##### TEXT PASSAGE
[haiku-development] Re: Haiku Userland on Non-Haiku Kernel

  • From: Fano il primo <fanoilprimo@xxxxxxxxx>
  • To: haiku-development <haiku-development@xxxxxxxxxxxxx>
  • Date: Thu, 19 Feb 2015 21:02:50 +0100

A question this sort of libraryOs would permit binary compatibility with
Haiku OS? That is I could run a Haiku OS HPKG onto Cosmoe without recompile
it?
Obviously if the architecture is the same I don't imagine it would be
possible to run a X86 on a ARM with this...

IMHO this could help the ARM port until we have a working kernel.

On Thu, Feb 19, 2015 at 2:18 PM, Ingo Weinhold <ingo_weinhold@xxxxxx> wrote:

> On 19.02.2015 13:29, Ithamar Adema wrote:
>
>> On Thu, Feb 19, 2015 at 1:19 PM, Axel Dörfler <axeld@xxxxxxxxxxxxxxxx
>> <mailto:axeld@xxxxxxxxxxxxxxxx>> wrote:
>>     That depends :-)
>>     You might be able to just ignore the PM part of Haiku and get away
>>     with it.
>>     However, if you wanted to support PM, you'll have to port packagefs
>>     to your target OS.
>>
>> Yeah agreed, that was on the mental roadmap, but for now I'd be happy to
>> have a _very_ minimal Haiku userland ;)
##########
##### ROWS
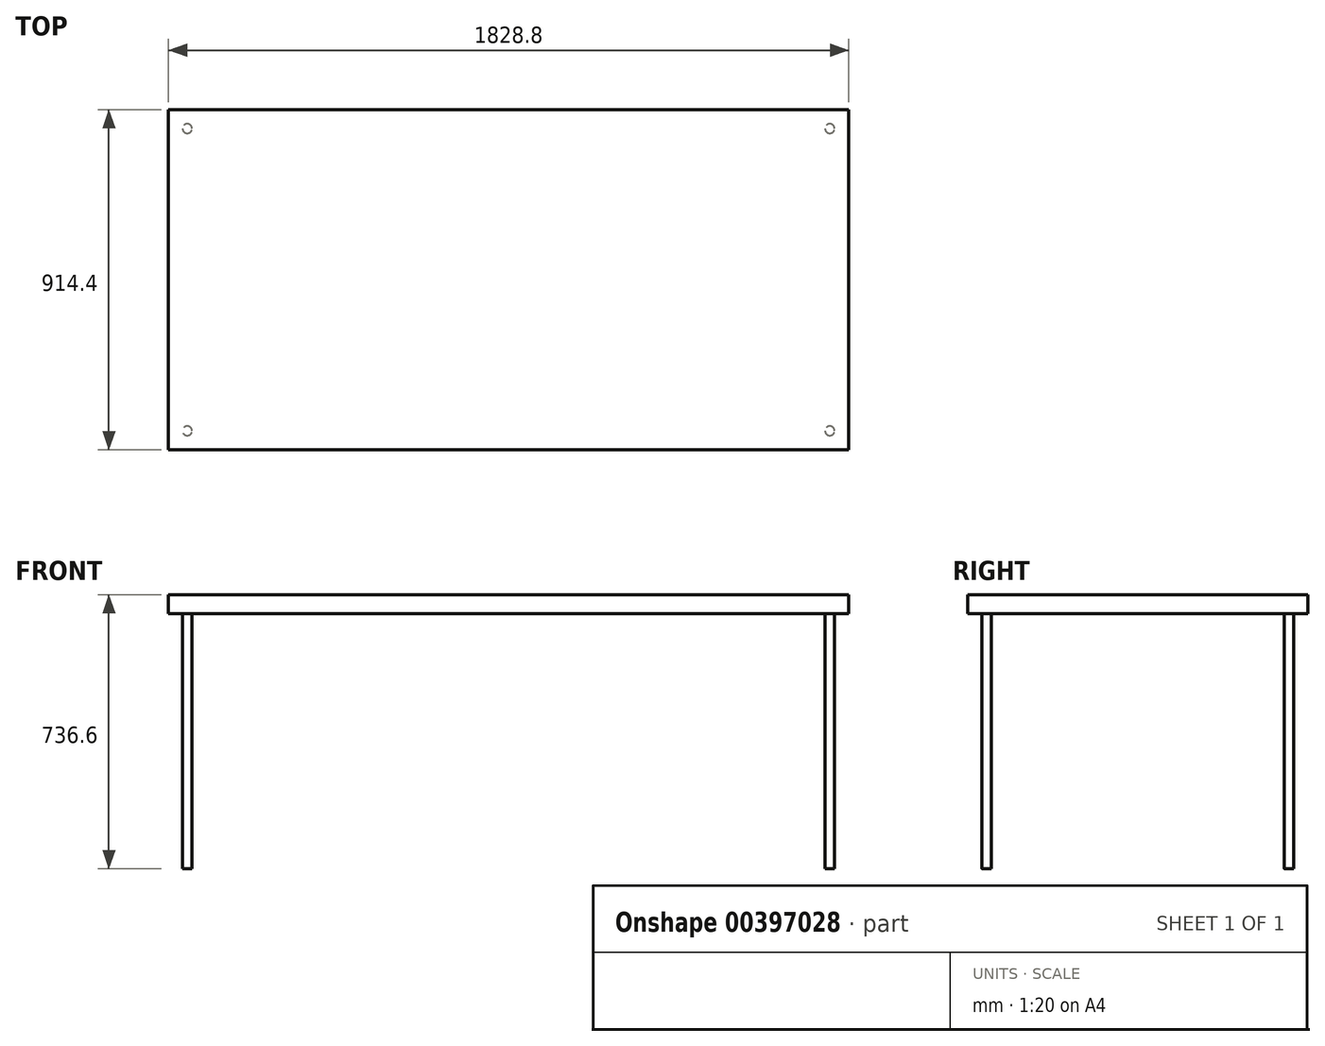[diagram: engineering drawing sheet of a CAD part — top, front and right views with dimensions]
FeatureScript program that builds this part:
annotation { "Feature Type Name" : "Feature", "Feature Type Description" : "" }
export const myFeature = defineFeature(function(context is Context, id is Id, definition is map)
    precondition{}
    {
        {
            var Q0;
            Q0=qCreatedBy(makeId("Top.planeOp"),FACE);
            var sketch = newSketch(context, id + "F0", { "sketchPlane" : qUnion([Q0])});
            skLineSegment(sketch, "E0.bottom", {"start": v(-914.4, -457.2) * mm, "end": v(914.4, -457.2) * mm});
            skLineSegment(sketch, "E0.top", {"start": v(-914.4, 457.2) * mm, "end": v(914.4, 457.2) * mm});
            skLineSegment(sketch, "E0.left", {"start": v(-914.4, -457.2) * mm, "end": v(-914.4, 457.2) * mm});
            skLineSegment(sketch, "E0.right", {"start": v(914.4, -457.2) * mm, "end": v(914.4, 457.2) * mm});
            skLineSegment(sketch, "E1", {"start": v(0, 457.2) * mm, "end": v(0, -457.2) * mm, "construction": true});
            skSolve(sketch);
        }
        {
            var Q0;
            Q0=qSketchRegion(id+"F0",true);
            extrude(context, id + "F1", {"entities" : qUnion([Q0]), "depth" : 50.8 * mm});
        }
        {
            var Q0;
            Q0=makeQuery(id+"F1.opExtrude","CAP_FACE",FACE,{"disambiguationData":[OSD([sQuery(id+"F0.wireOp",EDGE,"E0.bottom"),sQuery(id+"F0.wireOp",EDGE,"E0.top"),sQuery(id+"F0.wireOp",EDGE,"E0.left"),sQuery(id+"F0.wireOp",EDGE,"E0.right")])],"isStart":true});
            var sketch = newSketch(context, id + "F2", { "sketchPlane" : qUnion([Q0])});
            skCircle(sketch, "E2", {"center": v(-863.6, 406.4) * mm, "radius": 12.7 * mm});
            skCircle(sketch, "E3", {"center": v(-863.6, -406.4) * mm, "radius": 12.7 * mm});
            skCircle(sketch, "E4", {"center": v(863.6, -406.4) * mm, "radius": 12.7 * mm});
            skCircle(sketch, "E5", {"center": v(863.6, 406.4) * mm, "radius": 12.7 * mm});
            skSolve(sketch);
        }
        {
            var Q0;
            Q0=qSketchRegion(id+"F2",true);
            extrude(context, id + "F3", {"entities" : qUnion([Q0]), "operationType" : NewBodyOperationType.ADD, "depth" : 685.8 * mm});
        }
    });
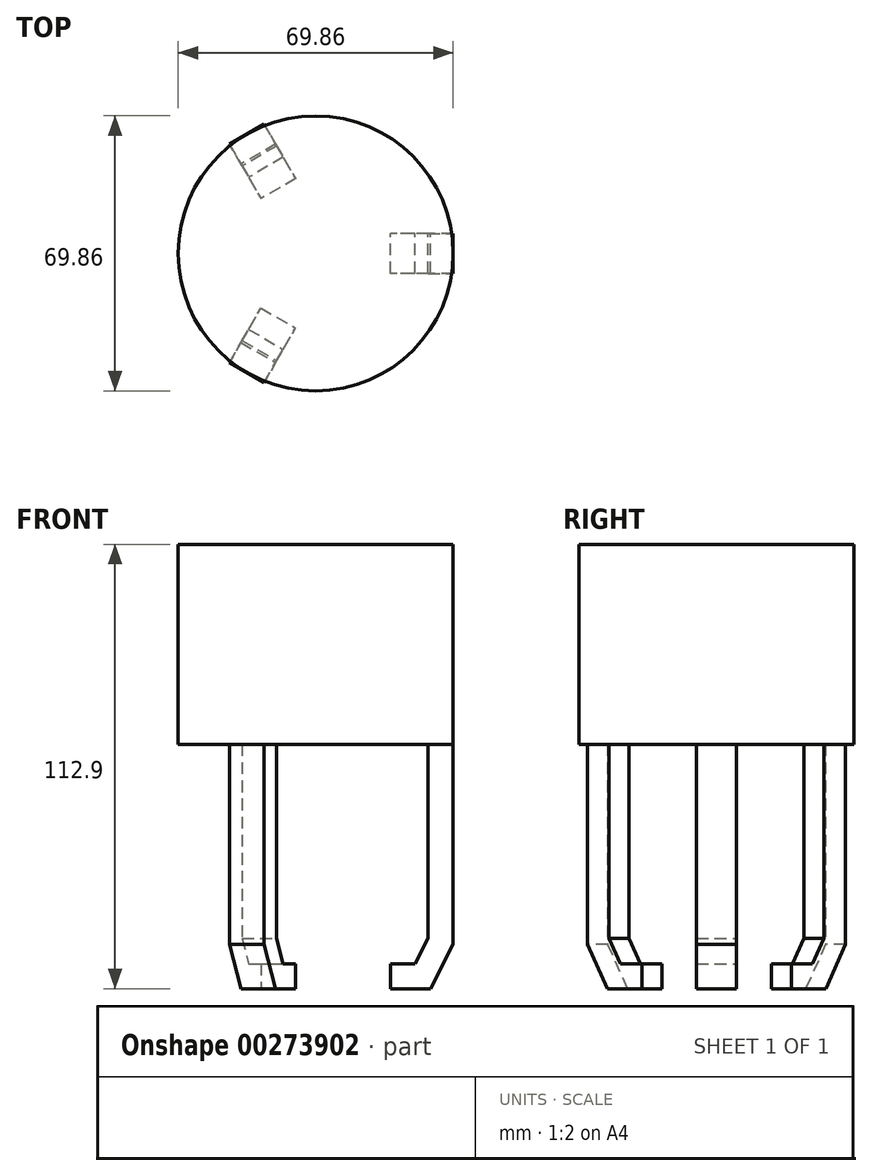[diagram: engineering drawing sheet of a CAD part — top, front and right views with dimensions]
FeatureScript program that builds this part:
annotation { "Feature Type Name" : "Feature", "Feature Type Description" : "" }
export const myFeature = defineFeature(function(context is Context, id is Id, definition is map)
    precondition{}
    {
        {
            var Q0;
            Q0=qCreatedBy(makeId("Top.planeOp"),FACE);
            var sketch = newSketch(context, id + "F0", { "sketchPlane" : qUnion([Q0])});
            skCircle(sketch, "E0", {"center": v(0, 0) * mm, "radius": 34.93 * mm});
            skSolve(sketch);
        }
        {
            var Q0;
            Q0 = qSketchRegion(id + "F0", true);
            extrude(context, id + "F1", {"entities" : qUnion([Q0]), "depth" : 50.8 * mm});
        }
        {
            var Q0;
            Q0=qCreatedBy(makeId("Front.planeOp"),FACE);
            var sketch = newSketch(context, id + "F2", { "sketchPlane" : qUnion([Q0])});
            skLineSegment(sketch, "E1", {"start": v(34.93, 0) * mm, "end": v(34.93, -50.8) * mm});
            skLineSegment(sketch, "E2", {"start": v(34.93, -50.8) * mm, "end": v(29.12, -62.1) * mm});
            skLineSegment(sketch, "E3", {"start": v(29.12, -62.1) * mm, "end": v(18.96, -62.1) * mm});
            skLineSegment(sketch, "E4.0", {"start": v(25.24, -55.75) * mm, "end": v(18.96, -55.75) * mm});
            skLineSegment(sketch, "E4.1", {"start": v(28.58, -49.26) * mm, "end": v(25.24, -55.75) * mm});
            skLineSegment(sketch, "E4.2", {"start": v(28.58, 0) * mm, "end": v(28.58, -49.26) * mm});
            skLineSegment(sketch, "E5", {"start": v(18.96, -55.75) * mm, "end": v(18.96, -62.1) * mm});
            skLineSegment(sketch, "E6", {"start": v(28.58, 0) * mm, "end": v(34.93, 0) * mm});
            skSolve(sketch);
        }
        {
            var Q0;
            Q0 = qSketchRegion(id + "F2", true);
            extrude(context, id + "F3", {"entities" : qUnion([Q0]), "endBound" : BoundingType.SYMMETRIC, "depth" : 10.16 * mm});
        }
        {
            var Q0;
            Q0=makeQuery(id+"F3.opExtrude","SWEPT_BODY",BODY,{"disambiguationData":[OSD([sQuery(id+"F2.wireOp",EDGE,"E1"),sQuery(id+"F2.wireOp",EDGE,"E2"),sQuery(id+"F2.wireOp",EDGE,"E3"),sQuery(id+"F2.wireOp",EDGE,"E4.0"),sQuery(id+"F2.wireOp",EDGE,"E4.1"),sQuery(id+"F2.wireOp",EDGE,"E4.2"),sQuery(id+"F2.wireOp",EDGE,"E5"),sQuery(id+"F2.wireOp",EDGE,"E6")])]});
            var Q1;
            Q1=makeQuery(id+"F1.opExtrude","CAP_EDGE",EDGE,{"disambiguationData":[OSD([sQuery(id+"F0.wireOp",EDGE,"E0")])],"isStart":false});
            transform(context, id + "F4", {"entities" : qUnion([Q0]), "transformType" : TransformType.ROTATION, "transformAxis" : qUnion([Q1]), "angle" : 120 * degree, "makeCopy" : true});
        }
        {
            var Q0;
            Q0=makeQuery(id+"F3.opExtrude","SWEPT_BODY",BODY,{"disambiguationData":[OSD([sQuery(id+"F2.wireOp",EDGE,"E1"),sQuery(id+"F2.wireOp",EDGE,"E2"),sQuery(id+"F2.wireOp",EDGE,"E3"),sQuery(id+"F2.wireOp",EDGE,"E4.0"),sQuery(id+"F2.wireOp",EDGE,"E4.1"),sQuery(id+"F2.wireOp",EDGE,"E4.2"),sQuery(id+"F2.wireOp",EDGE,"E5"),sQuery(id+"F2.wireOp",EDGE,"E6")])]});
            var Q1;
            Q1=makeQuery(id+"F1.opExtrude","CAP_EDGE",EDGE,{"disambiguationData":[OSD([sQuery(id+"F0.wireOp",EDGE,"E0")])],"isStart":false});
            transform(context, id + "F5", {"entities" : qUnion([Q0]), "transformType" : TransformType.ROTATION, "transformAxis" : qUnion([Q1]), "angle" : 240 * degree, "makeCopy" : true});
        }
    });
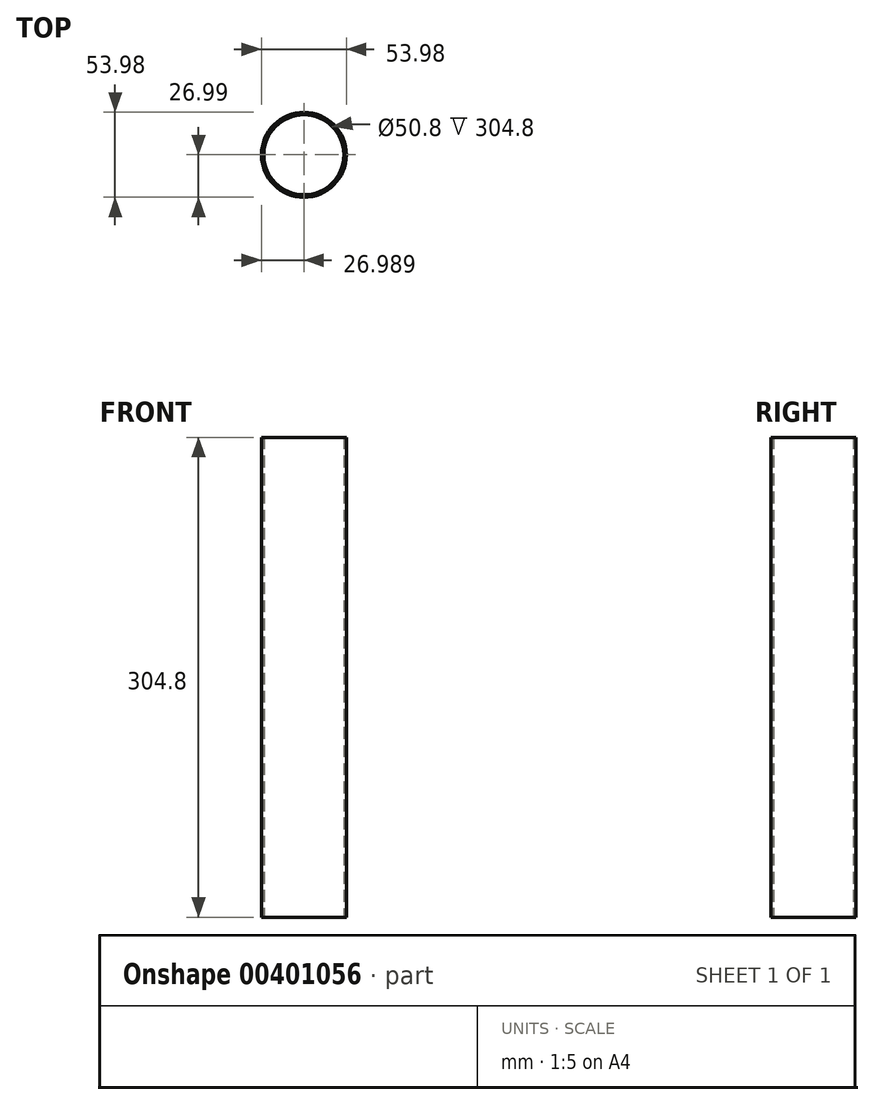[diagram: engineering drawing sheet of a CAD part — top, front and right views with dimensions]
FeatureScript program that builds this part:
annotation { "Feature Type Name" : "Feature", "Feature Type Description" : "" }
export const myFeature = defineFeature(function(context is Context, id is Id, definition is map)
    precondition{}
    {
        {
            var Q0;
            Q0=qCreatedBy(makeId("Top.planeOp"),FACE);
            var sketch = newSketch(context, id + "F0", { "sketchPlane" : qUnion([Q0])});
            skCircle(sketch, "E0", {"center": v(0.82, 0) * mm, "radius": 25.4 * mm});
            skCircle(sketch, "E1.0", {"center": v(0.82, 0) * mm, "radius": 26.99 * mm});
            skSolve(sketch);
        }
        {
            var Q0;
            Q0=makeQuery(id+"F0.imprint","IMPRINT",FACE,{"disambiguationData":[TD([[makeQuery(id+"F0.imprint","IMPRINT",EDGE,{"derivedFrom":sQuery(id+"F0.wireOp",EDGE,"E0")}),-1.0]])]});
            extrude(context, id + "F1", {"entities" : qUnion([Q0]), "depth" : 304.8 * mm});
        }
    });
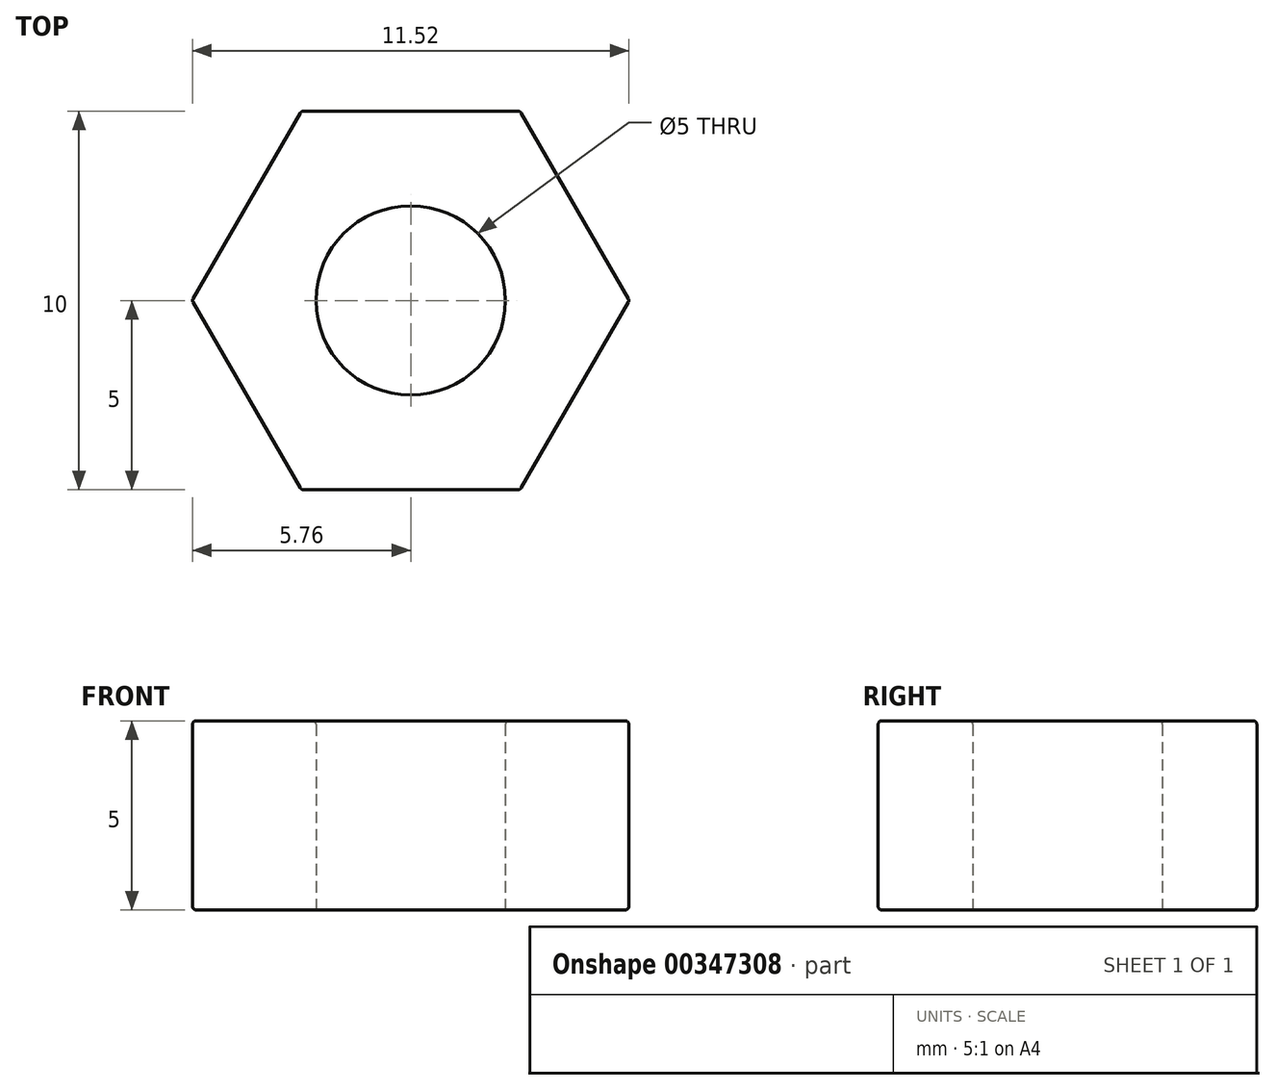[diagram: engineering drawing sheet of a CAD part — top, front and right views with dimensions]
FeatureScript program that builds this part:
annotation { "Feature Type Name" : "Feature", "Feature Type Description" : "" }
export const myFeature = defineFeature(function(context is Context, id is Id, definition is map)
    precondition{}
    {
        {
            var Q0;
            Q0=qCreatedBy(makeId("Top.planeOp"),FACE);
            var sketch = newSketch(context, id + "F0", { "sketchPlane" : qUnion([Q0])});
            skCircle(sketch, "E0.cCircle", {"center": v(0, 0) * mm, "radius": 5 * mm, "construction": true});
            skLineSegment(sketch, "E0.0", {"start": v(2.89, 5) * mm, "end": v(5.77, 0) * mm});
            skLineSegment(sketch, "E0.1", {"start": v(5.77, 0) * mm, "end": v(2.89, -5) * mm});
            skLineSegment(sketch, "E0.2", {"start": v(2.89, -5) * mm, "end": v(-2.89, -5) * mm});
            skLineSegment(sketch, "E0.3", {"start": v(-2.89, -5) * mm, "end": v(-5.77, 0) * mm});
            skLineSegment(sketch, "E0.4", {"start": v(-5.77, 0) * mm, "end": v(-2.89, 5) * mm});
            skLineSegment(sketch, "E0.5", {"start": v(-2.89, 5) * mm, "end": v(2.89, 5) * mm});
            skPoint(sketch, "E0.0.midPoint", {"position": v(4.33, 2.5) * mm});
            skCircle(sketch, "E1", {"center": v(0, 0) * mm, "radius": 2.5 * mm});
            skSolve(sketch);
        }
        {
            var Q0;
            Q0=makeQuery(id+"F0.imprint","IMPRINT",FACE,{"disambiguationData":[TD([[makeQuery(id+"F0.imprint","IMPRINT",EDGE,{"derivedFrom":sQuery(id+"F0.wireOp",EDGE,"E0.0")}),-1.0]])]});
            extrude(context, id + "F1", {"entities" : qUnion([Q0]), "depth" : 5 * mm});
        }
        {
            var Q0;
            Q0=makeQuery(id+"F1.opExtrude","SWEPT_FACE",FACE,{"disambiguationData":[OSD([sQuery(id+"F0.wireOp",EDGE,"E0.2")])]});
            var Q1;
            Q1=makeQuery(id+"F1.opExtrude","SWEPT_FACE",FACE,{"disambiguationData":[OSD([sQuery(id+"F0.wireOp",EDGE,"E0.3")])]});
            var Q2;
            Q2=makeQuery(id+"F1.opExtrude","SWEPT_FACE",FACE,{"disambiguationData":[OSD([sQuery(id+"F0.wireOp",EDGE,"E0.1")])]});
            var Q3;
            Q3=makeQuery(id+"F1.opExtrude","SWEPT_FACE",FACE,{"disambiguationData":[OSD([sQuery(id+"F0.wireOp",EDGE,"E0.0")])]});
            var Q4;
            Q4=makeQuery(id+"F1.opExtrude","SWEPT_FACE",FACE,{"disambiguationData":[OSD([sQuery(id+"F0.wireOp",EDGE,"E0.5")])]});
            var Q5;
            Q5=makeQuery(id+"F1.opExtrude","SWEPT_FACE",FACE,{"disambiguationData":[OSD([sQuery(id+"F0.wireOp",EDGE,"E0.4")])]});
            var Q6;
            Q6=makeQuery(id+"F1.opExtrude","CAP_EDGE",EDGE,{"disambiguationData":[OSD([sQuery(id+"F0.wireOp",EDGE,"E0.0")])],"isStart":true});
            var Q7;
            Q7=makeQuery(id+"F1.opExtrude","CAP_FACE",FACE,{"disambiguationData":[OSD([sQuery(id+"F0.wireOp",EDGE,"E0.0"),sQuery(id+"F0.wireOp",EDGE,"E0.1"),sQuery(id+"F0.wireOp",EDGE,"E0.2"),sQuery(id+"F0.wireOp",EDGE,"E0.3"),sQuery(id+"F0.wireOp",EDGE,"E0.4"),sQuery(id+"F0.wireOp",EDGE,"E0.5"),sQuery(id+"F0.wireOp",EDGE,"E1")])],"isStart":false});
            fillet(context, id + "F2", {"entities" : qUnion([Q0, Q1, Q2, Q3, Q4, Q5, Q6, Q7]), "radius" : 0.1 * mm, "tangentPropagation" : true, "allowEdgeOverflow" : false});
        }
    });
##########
INSTRUCTION A:
Summarize the mailing-list post in three sentences.
INSTRUCTION B:
Resume the mailing-list post about running Haiku userland on a non-Haiku kernel from the point where it stops.
The saved entries are a listing separate from the mailing-list post.

TASK ANSWER A:
Replying on the haiku-development list, Fano il primo asks whether this sort of library OS would allow binary compatibility with Haiku OS, so that a Haiku OS HPKG could run on Cosmoe without recompiling, assuming the architecture is the same. The writer suggests this could help the ARM port until there is a working kernel. In the quoted thread, Axel Dörfler says the PM part of Haiku might be ignored but supporting it would mean porting packagefs, and Ithamar Adema agrees while saying that for now a very minimal Haiku userland would do.

TASK ANSWER B:
>>
>
> Pre PM we only had a few pre-built build dependencies -- zip files --
> needed for building a minimal image. These days there are more of them and
> they are HPKG files. So depending what the immediate goal is -- a minimal
> self-contained system (Linux/*BSD kernel and POSIX libs (and maybe X11 and
> SDL) plus Haiku everything else) or a simple Haikuish test environment
> (libs plus some servers and apps) on a complete Linux/*BSD system -- you'll
> either have to implement a packagefs or hack up the build system (and parts
> of Haiku).
>
> With a pre PM version, I think, a lot less hacking should be necessary to
> reach either goal. For the latter one, concerning the build dependencies
> you might get away with providing empty zip files (respectively ones with
> symlinks to the build host's directories).
>
> Regarding system interfaces there isn't that much that has changed since
> pre PM (some system/CPU info structures/syscalls), so updating a working
> pre PM based version to PM would mainly consist of getting the build going
> again (bootstrap build with haikuporter...) and implementing packagefs.
>
> To sum that up, I think starting with a pre PM version will get you
> initial results quicker and won't really add to the total amount of work.
> It might even save a little work, since some hacks around the package
> aspects of the PM build system won't be necessary at all.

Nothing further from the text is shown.